When most people think about vaping, it’s typically about someone who’s using vaping as a crutch to stay away from cigarettes. But there’s a growing number of young people who vape, and many of them never touched a cigarette. In fact, it’s a trend that seems to be sweeping the nation. A JAMA Network study found that 1 in 11 U.S. middle and high school students have vaped marijuana.
What is vaping?
Vaping is the act of inhaling and exhaling the vapor (aerosol) produced by an e-cigarette. E-cigarettes don’t produce smoke like cigarettes, which is one reason why people use vaping as an alternative to smoking. But the “vapor” produced by vaping isn’t actually water vapor as it seems. This is actually a common misconception. E-cigarettes produce an aerosol that consists of fine particles.
E-cigarettes are also often called vape pens, tanks, e-hookahs and electronic nicotine delivery devices (ENDS).
Most e-cigarettes contain a combination of propylene glycol or glycerol (glycerin) as a base with nicotine, marijuana or flavoring chemicals. These devices rely on battery power to heat elements that aerosolize the liquid.
What is Juul?
You may have also heard vaping referred to as JUULing, especially among high schoolers. Juul is a brand of e-cigarette that has become very popular with the younger crowd.
The Juul product looks more like a flash drive than a typical e-cigarette, and you can even plug the device into a computer for charging. The Juul e-cigarette works with what they call “pod mods” that are made with tobacco. One mod pod contains the tobacco equivalent of about a pack of combustible cigarettes, and it can be consumed in about 200 puffs.
The San Francisco-based company, along with other e-cig manufacturers, are under FDA scrutiny for appearing to target teens and young adults in their marketing campaigns. As a result, each company was tasked with coming up with a plan to “address the widespread youth access and use of their products,” according to the news release.
Is vaping healthy?
When vaping was first introduced, it was known to be a healthier alternative to smoking. Today, that’s a subject of much debate. Still today, the FDA does not recommend vaping as a device to help someone quit smoking.
The problem with vaping lies in the aerosol that a person inhales. The aerosol contains particles with varying amounts of toxic chemicals that a user will then inhale directly into his or her lungs.
Because of this, vaping cannot be considered healthy. But because e-cigarette products come in various forms, sizes and flavors, the type and concentration of toxins vary greatly by brand.

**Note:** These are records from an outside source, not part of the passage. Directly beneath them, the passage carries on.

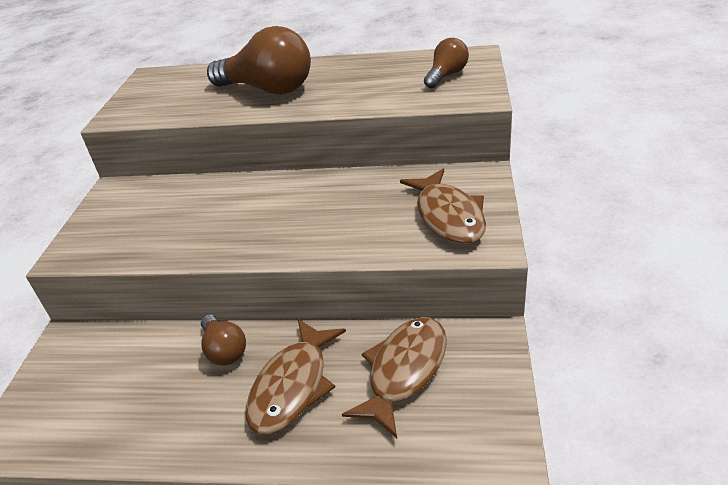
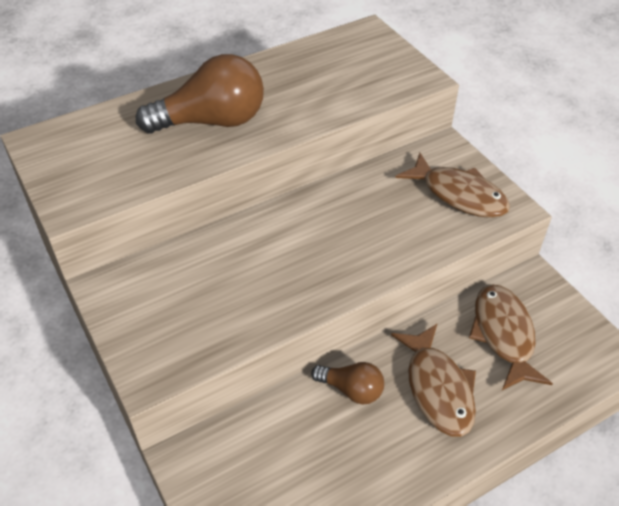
camera: 40 degrees left, 10 degrees up
brown light bulb [424,38,469,88] -> none

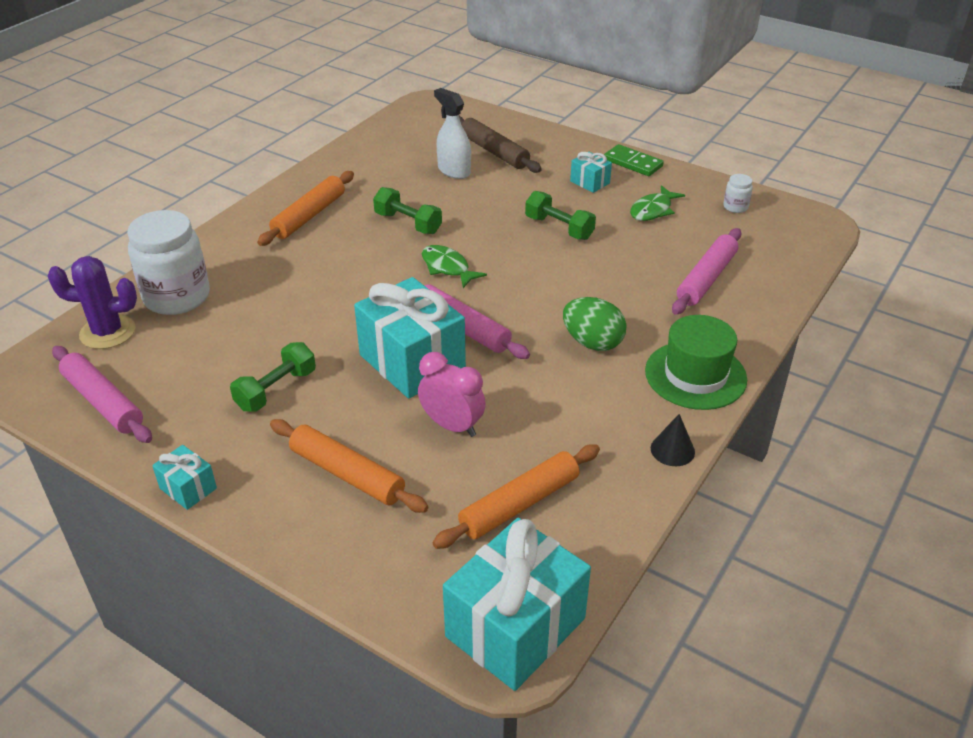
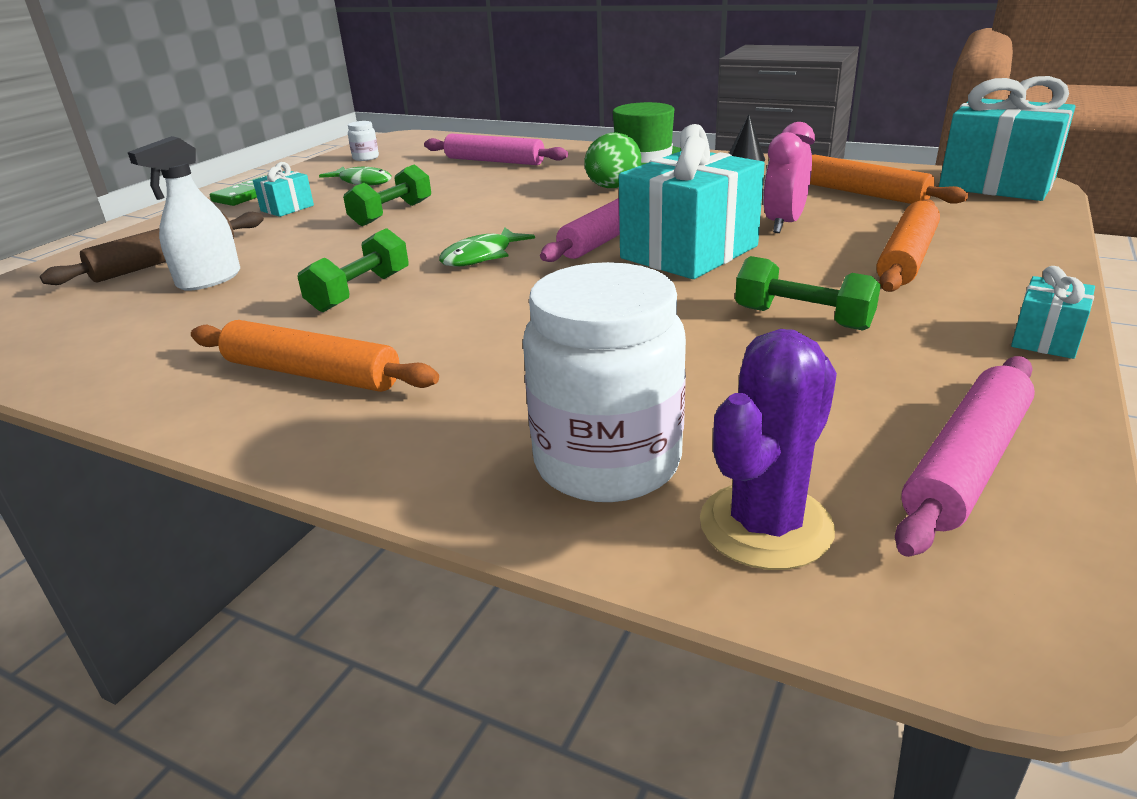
camera: 95 degrees left, 10 degrees down
purple cactus [48,256,137,349] -> purple cactus turned 45 degrees clockwise [700,329,837,570]

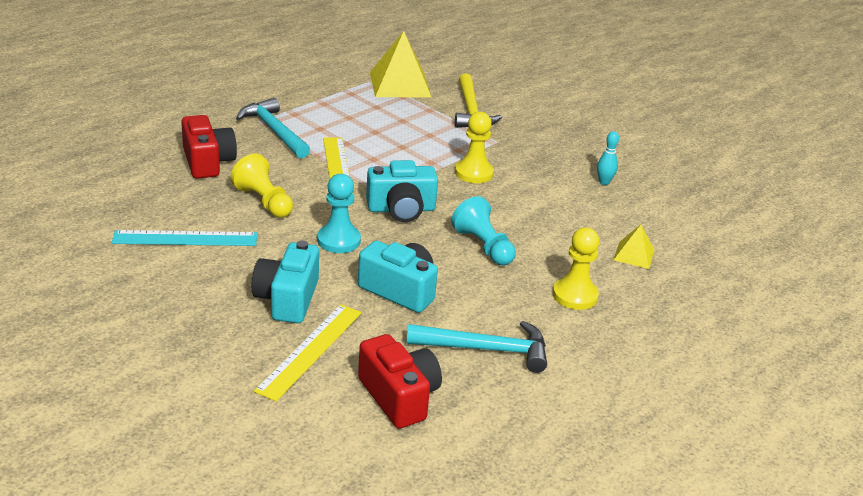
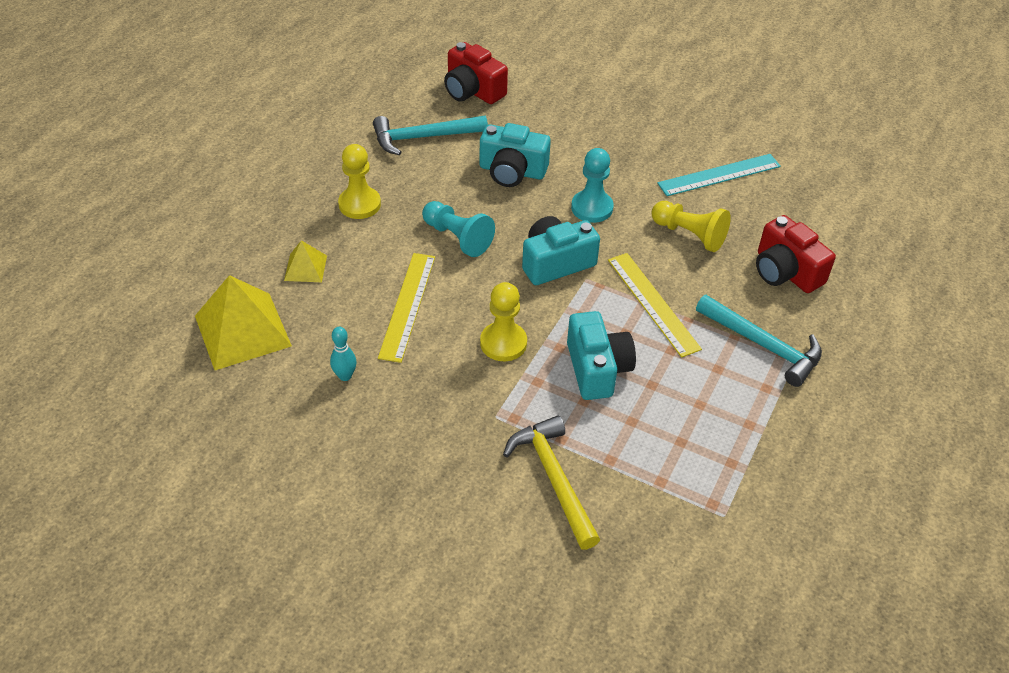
camera: 165 degrees right, 15 degrees up
turquoise camera [252,240,319,323] -> turquoise camera moved to [567,311,636,400]
yellow ruler [254,304,362,401] -> yellow ruler moved to [378,253,435,363]
yellow pyramid [370,31,432,98] -> yellow pyramid moved to [195,275,292,370]

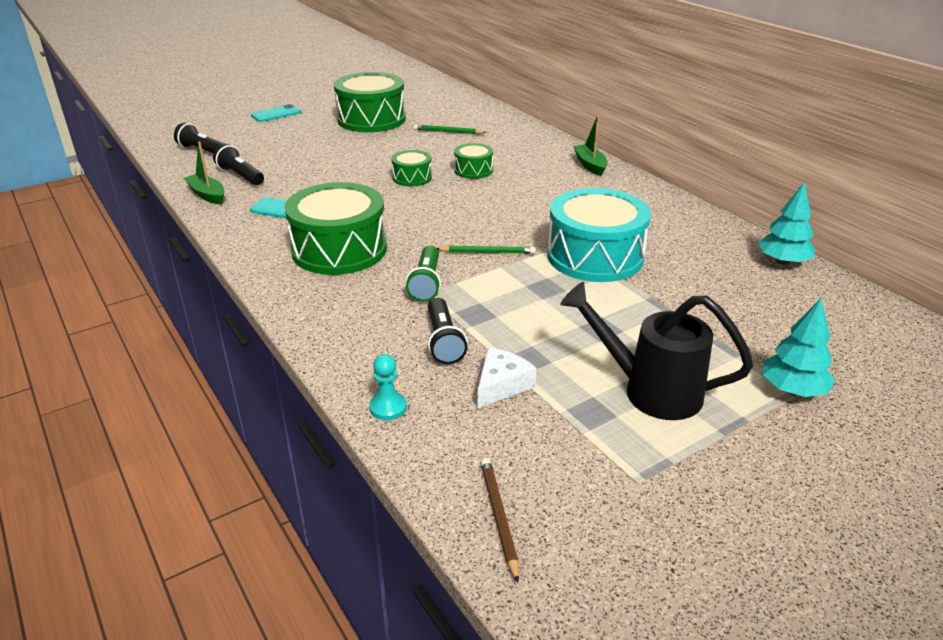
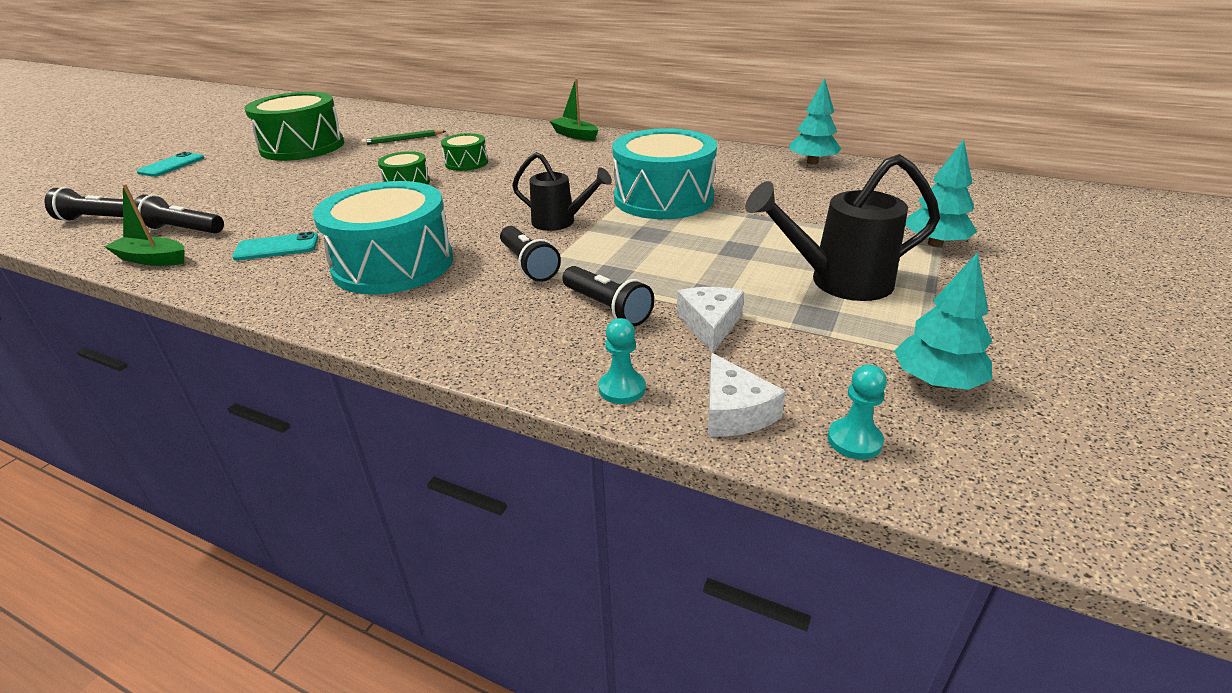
camera: 30 degrees left, 0 degrees up
green drum [284,182,387,275] -> turquoise drum [313,181,453,295]
green flashlight [406,246,441,302] -> black flashlight [500,226,561,282]
green pencil [437,246,536,254] -> black watering can [512,152,612,231]
brown pencil [481,458,519,582] -> turquoise pawn [828,364,887,459]
none -> white cheese [708,353,786,437]
none -> turquoise tree [894,252,992,390]

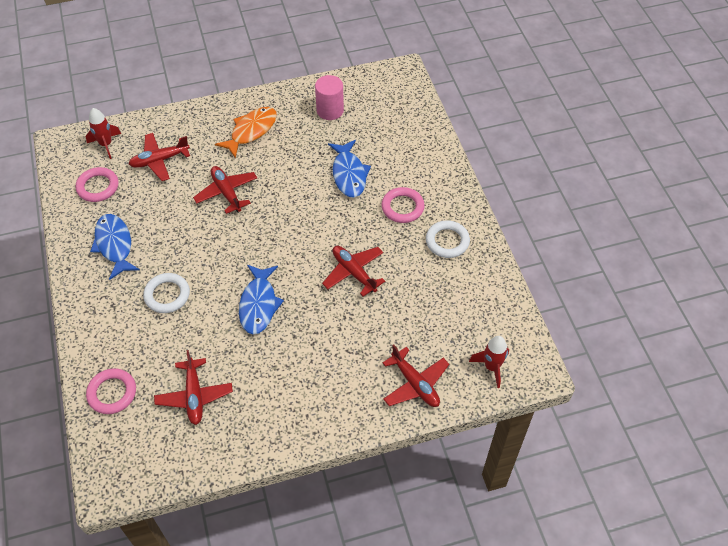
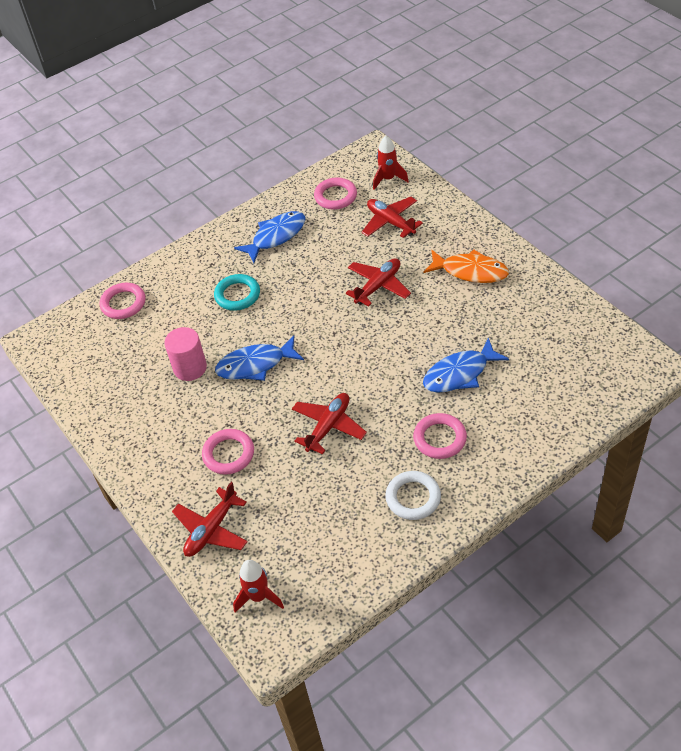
camera: 75 degrees right, 5 degrees down
white ring [143,273,190,313] -> turquoise ring [214,274,260,311]
red plane [154,350,233,425] -> none
pink cylinder [315,75,344,120] -> pink cylinder moved to [164,327,207,381]
none -> pink ring [202,429,254,475]

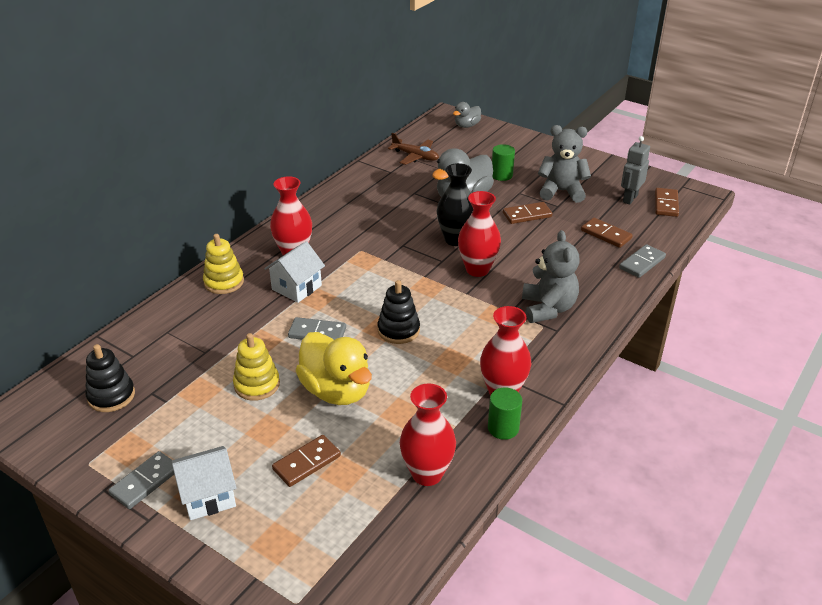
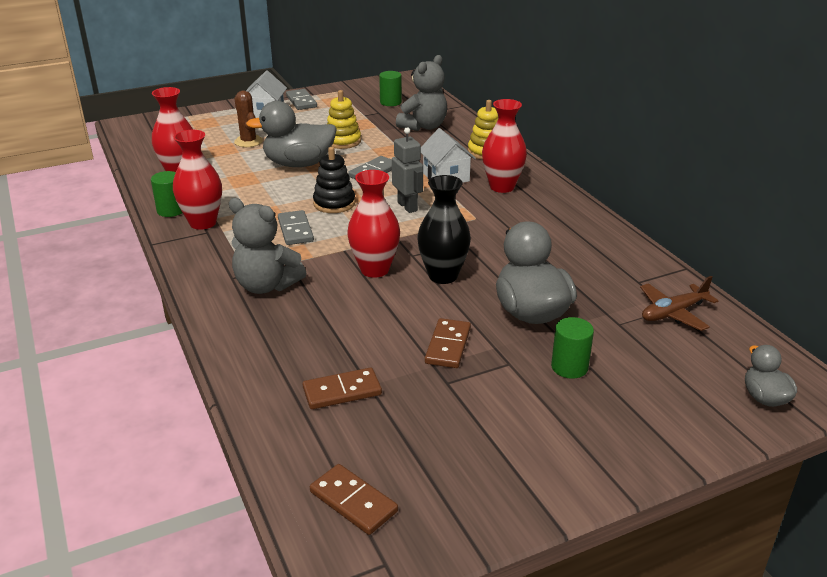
camera: 120 degrees right, 5 degrees down
black stacking toy [85,344,135,412] -> green cylinder [379,71,402,106]
brown domino [272,435,341,487] -> brown cactus [234,91,263,147]
yellow duck [295,332,372,405] -> grey duck [246,101,337,167]
grey teddy bear [538,125,591,203] -> grey teddy bear moved to [396,55,447,131]
grey domino [619,244,666,278] -> grey domino moved to [278,210,314,245]
grey robot [621,136,650,205] -> grey robot moved to [392,127,423,213]

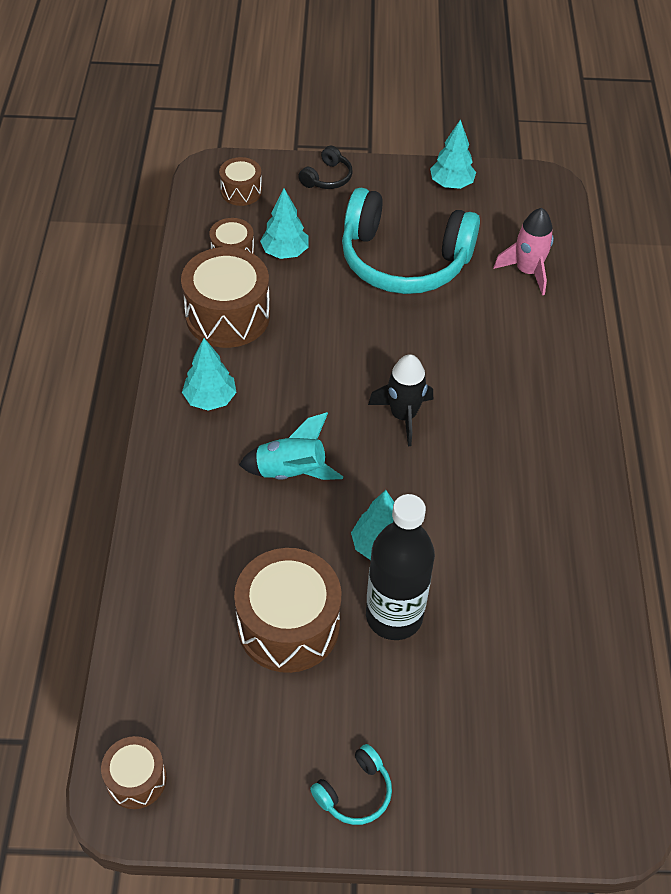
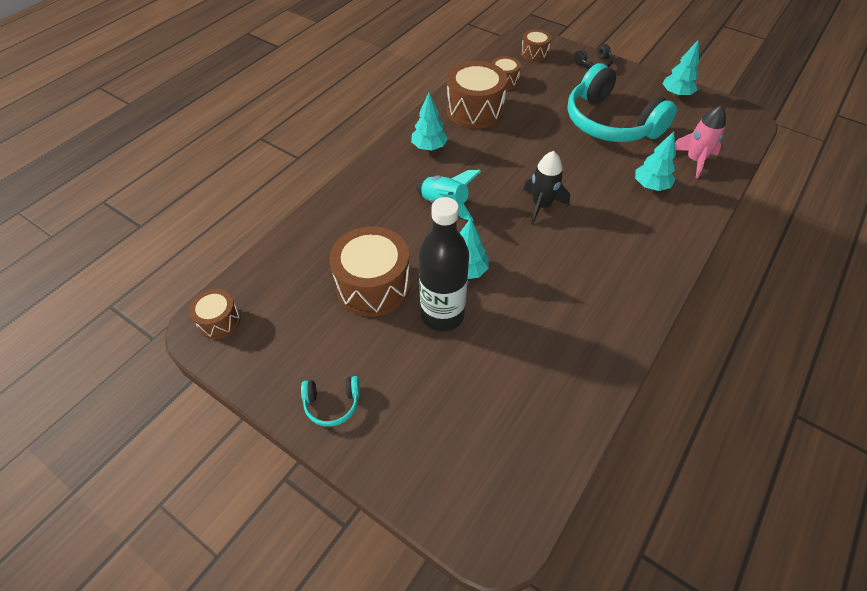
camera: 35 degrees right, 0 degrees up
turquoise tree [260,189,308,259] -> turquoise tree moved to [635,131,676,191]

E-cigarettes were introduced in 2007. They were developed as an alternative to smoking combustible cigarettes. It’s important to note that you may still be inhaling tobacco or marijuana, both addictive substances.
Dangers of teenage vaping
There are a few issues with the current trends of teens vaping. For one, vaping may increase a teenager’s likelihood of smoking combustible cigarettes later in life. And then, there’s the danger of what they’re putting inside those e-cigarettes, specifically tobacco and marijuana.
The Truth Initiative Survey found that 63 percent of young Juul users were unaware that the product always contains nicotine. Nicotine is an issue because of its link to cancer and cardiovascular disease. It’s particularly problematic for the teenage brain.
A Journal of Physiology review of available research suggests that nicotine may induce epigenetic changes that sensitize the teenage brain to other drugs and prime it for future substance abuse issues.
The teenage brain is also highly vulnerable to lasting damage from marijuana use. In the short term, marijuana can impair functions linked to attention, memory, learning and decision-making. Heavy marijuana use in adolescence is associated with poor outcomes later in life. Such negative outcomes may include poor academic performance, higher dropout rates, greater unemployment rates, increased welfare dependence and lower life satisfaction.
How vaping impacts teenage marijuana use
The problem with e-cigarettes like Juuls is that they are more discreet than combustible cigarettes. This gives kids easier access to smoke in school bathrooms and on the street. With fewer barriers, teenagers may be more likely to abuse tobacco and marijuana, which could lead to larger problems of drug addiction and rehab later in life.
If your teenager has started vaping, talk about the dangers. Don’t wait until it gets to the point where they need a marijuana detox. Vaping nicotine and/or marijuana can have negative life and health outcomes later in life, and it’s important for teens to understand the potential impacts before they abuse these drugs.